##### EXERCISE MATERIAL
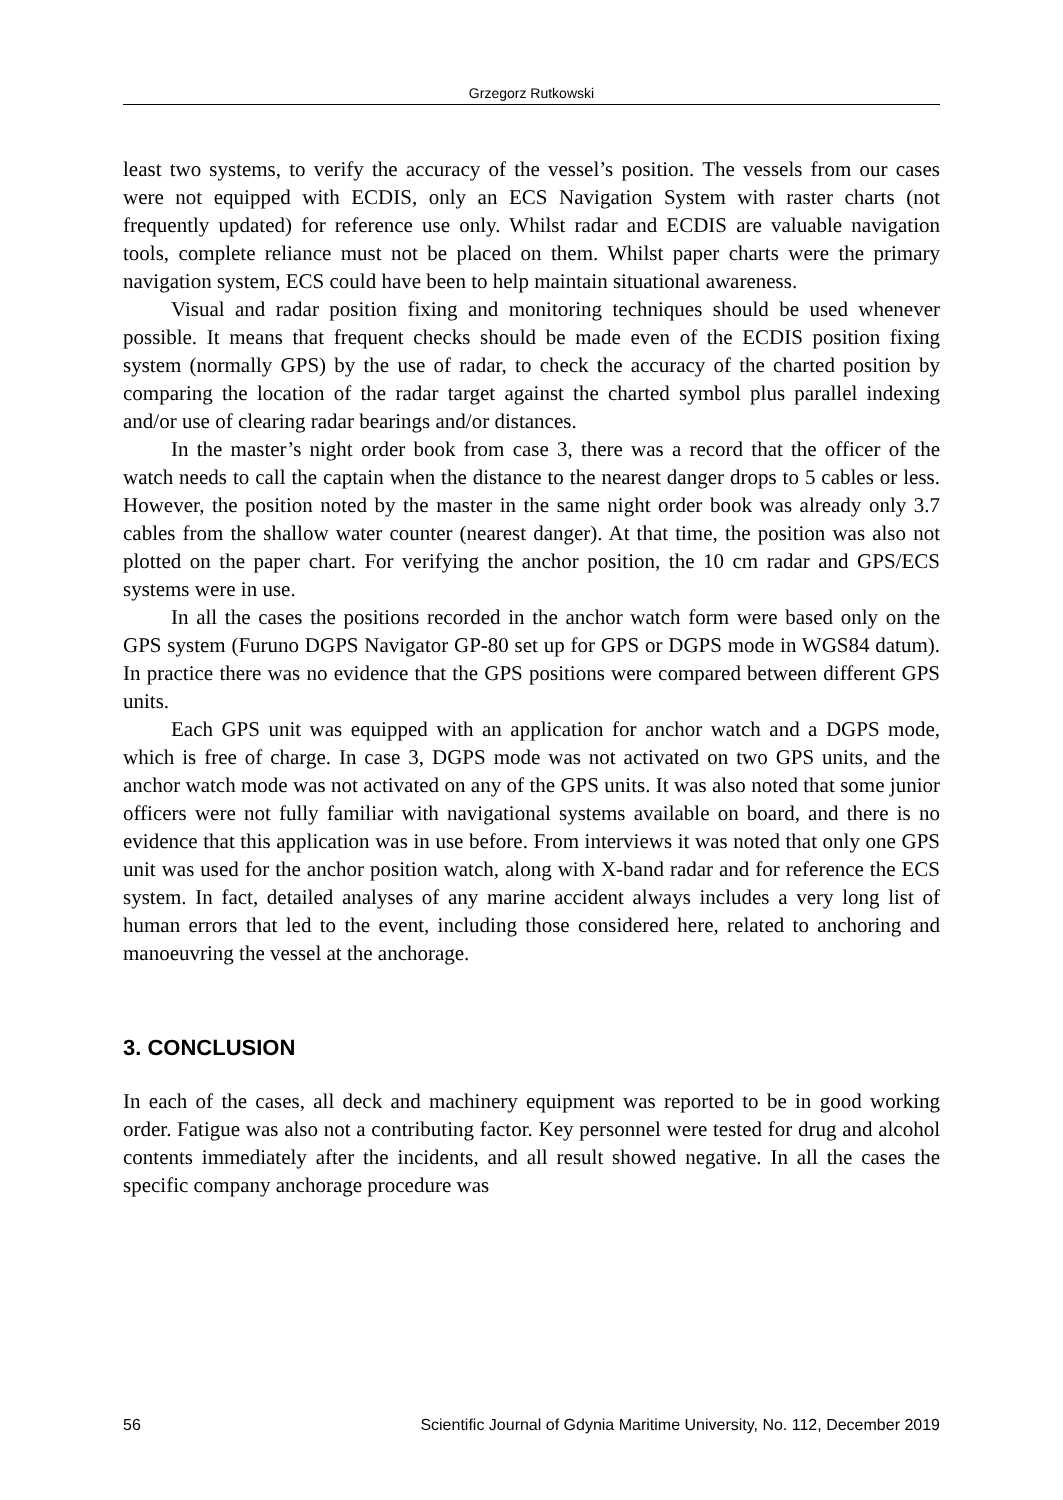Grzegorz Rutkowski
least two systems, to verify the accuracy of the vessel’s position. The vessels from our cases were not equipped with ECDIS, only an ECS Navigation System with raster charts (not frequently updated) for reference use only. Whilst radar and ECDIS are valuable navigation tools, complete reliance must not be placed on them. Whilst paper charts were the primary navigation system, ECS could have been to help maintain situational awareness.
Visual and radar position fixing and monitoring techniques should be used whenever possible. It means that frequent checks should be made even of the ECDIS position fixing system (normally GPS) by the use of radar, to check the accuracy of the charted position by comparing the location of the radar target against the charted symbol plus parallel indexing and/or use of clearing radar bearings and/or distances.
In the master’s night order book from case 3, there was a record that the officer of the watch needs to call the captain when the distance to the nearest danger drops to 5 cables or less. However, the position noted by the master in the same night order book was already only 3.7 cables from the shallow water counter (nearest danger). At that time, the position was also not plotted on the paper chart. For verifying the anchor position, the 10 cm radar and GPS/ECS systems were in use.
In all the cases the positions recorded in the anchor watch form were based only on the GPS system (Furuno DGPS Navigator GP-80 set up for GPS or DGPS mode in WGS84 datum). In practice there was no evidence that the GPS positions were compared between different GPS units.
Each GPS unit was equipped with an application for anchor watch and a DGPS mode, which is free of charge. In case 3, DGPS mode was not activated on two GPS units, and the anchor watch mode was not activated on any of the GPS units. It was also noted that some junior officers were not fully familiar with navigational systems available on board, and there is no evidence that this application was in use before. From interviews it was noted that only one GPS unit was used for the anchor position watch, along with X-band radar and for reference the ECS system. In fact, detailed analyses of any marine accident always includes a very long list of human errors that led to the event, including those considered here, related to anchoring and manoeuvring the vessel at the anchorage.
3. CONCLUSION
In each of the cases, all deck and machinery equipment was reported to be in good working order. Fatigue was also not a contributing factor. Key personnel were tested for drug and alcohol contents immediately after the incidents, and all result showed negative. In all the cases the specific company anchorage procedure was
56 Scientific Journal of Gdynia Maritime University, No. 112, December 2019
##########
Transcribe all the entries precisely. Do not include any picture.

Grzegorz Rutkowski
least two systems, to verify the accuracy of the vessel’s position. The vessels from our cases were not equipped with ECDIS, only an ECS Navigation System with raster charts (not frequently updated) for reference use only. Whilst radar and ECDIS are valuable navigation tools, complete reliance must not be placed on them. Whilst paper charts were the primary navigation system, ECS could have been to help maintain situational awareness.
Visual and radar position fixing and monitoring techniques should be used whenever possible. It means that frequent checks should be made even of the ECDIS position fixing system (normally GPS) by the use of radar, to check the accuracy of the charted position by comparing the location of the radar target against the charted symbol plus parallel indexing and/or use of clearing radar bearings and/or distances.
In the master’s night order book from case 3, there was a record that the officer of the watch needs to call the captain when the distance to the nearest danger drops to 5 cables or less. However, the position noted by the master in the same night order book was already only 3.7 cables from the shallow water counter (nearest danger). At that time, the position was also not plotted on the paper chart. For verifying the anchor position, the 10 cm radar and GPS/ECS systems were in use.
In all the cases the positions recorded in the anchor watch form were based only on the GPS system (Furuno DGPS Navigator GP-80 set up for GPS or DGPS mode in WGS84 datum). In practice there was no evidence that the GPS positions were compared between different GPS units.
Each GPS unit was equipped with an application for anchor watch and a DGPS mode, which is free of charge. In case 3, DGPS mode was not activated on two GPS units, and the anchor watch mode was not activated on any of the GPS units. It was also noted that some junior officers were not fully familiar with navigational systems available on board, and there is no evidence that this application was in use before. From interviews it was noted that only one GPS unit was used for the anchor position watch, along with X-band radar and for reference the ECS system. In fact, detailed analyses of any marine accident always includes a very long list of human errors that led to the event, including those considered here, related to anchoring and manoeuvring the vessel at the anchorage.
3. CONCLUSION
In each of the cases, all deck and machinery equipment was reported to be in good working order. Fatigue was also not a contributing factor. Key personnel were tested for drug and alcohol contents immediately after the incidents, and all result showed negative. In all the cases the specific company anchorage procedure was
56 Scientific Journal of Gdynia Maritime University, No. 112, December 2019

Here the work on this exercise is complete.